At least you can go out and drive it. All I can do is look at mine-no scowl at it as it drips on the floor. Finally got brake fluid to the rear drums. And pumped up the master cylinder. Now the front hoses are leaking at the banjo bolts. Afraid to tighten them any more. Now what?


----------



## armyadarkness (Dec 7, 2020)

SLSTEVE said:


> At least you can go out and drive it. All I can do is look at mine-no scowl at it as it drips on the floor. Finally got brake fluid to the rear drums. And pumped up the master cylinder. Now the front hoses are leaking at the banjo bolts. Afraid to tighten them any more. Now what?


Are the hoses new? Copper washer on each side of the banjo fitting?


----------



## armyadarkness (Dec 7, 2020)

I've worked on many GM's which had a right and left brake hose.... And on more than one occasion, I found them swapped.

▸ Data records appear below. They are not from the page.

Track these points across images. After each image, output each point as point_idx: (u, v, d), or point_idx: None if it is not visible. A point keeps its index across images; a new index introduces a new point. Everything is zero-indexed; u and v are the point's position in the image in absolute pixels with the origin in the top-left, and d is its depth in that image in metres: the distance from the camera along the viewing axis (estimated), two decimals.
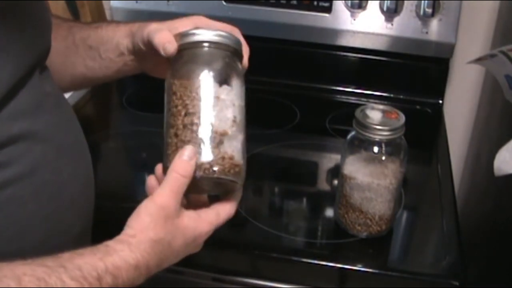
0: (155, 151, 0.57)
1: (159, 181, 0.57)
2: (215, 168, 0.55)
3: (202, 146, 0.55)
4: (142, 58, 0.67)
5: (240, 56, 0.61)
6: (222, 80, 0.57)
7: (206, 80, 0.56)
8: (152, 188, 0.57)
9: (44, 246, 0.55)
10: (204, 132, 0.55)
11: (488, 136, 1.07)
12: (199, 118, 0.55)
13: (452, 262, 0.74)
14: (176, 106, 0.57)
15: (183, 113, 0.56)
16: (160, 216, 0.53)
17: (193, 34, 0.59)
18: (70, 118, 0.63)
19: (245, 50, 0.63)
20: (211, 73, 0.57)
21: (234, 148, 0.56)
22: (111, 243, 0.51)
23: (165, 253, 0.54)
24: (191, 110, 0.56)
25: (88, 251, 0.49)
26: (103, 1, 1.22)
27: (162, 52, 0.59)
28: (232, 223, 0.83)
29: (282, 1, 1.12)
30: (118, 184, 0.90)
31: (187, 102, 0.56)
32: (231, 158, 0.56)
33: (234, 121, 0.56)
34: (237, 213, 0.82)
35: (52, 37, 0.62)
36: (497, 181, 0.72)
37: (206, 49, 0.58)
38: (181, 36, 0.59)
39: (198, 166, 0.55)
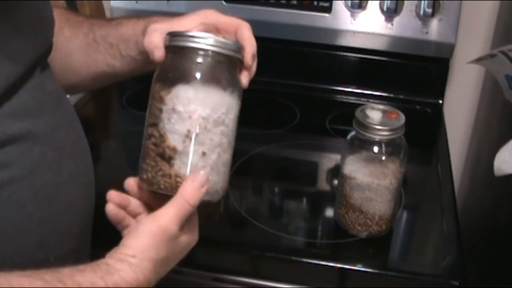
0: None
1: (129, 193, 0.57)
2: (162, 186, 0.54)
3: (154, 159, 0.54)
4: None
5: (233, 61, 0.56)
6: (188, 89, 0.53)
7: (166, 89, 0.54)
8: (132, 187, 0.57)
9: (42, 248, 0.55)
10: (157, 146, 0.54)
11: (488, 136, 1.07)
12: (157, 130, 0.54)
13: (452, 262, 0.74)
14: (148, 112, 0.56)
15: (149, 121, 0.56)
16: (163, 238, 0.52)
17: (178, 37, 0.55)
18: (71, 118, 0.62)
19: (250, 49, 0.59)
20: (174, 83, 0.54)
21: (184, 165, 0.53)
22: (111, 261, 0.50)
23: (165, 268, 0.54)
24: (152, 121, 0.55)
25: (89, 268, 0.48)
26: (103, 1, 1.22)
27: (151, 57, 0.58)
28: (232, 223, 0.83)
29: (282, 1, 1.12)
30: (118, 184, 0.89)
31: (153, 111, 0.55)
32: (178, 176, 0.53)
33: (187, 136, 0.53)
34: (237, 213, 0.83)
35: (73, 34, 0.62)
36: (497, 181, 0.72)
37: (190, 55, 0.54)
38: (169, 38, 0.56)
39: (149, 179, 0.54)
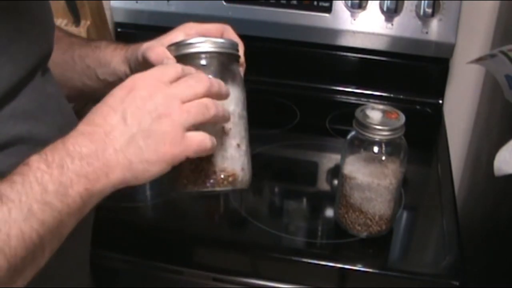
0: None
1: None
2: (207, 183, 0.56)
3: (192, 162, 0.55)
4: None
5: (236, 58, 0.60)
6: None
7: None
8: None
9: None
10: None
11: (488, 136, 1.07)
12: None
13: (452, 262, 0.74)
14: None
15: None
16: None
17: (184, 46, 0.58)
18: (71, 120, 0.62)
19: (241, 46, 0.62)
20: None
21: (225, 159, 0.56)
22: None
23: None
24: None
25: None
26: (103, 1, 1.22)
27: None
28: (232, 223, 0.83)
29: (282, 1, 1.12)
30: None
31: None
32: (223, 170, 0.56)
33: (222, 132, 0.56)
34: (237, 213, 0.83)
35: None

They won't seat right at the caliper if that's the case.


----------



## JLuger (Sep 8, 2012)

I just went through this My pan was just touching the center link so I made a couple of quarter inch spacers and ordered new motor mounts from Ames when I picked the motor up my pan was sitting on the cross member.
Well I put them in got to thinking it was to much so I ordered the 3/16 ones from Ames.
Didn’t change much. Can tell you that was the vibration I was chasing go figure.
FYI I have a drive on lift and it was a bitch. I made 2 blocks to fit under the bottom of the timing chain cover and used a bottle jack not the smartest way but I didn’t have a engine hoist.


----------



## SLSTEVE (Dec 8, 2020)

JLuger said:


> I just went through this My pan was just touching the center link so I made a couple of quarter inch spacers and ordered new motor mounts from Ames when I picked the motor up my pan was sitting on the cross member.
> Well I put them in got to thinking it was to much so I ordered the 3/16 ones from Ames.
> Didn’t change much. Can tell you that was the vibration I was chasing go figure.
> FYI I have a drive on lift and it was a bitch. I made 2 blocks to fit under the bottom of the timing chain cover and used a bottle jack not the smartest way but I didn’t have a engine hoist.
> ...


Yeah, this is on my list of things to get done. Ordered a set of spacers from eBay then I get a message from the guy and he already sold them. I’m still chasing brake leaks, coolant leaks, thermostat housing issues.


----------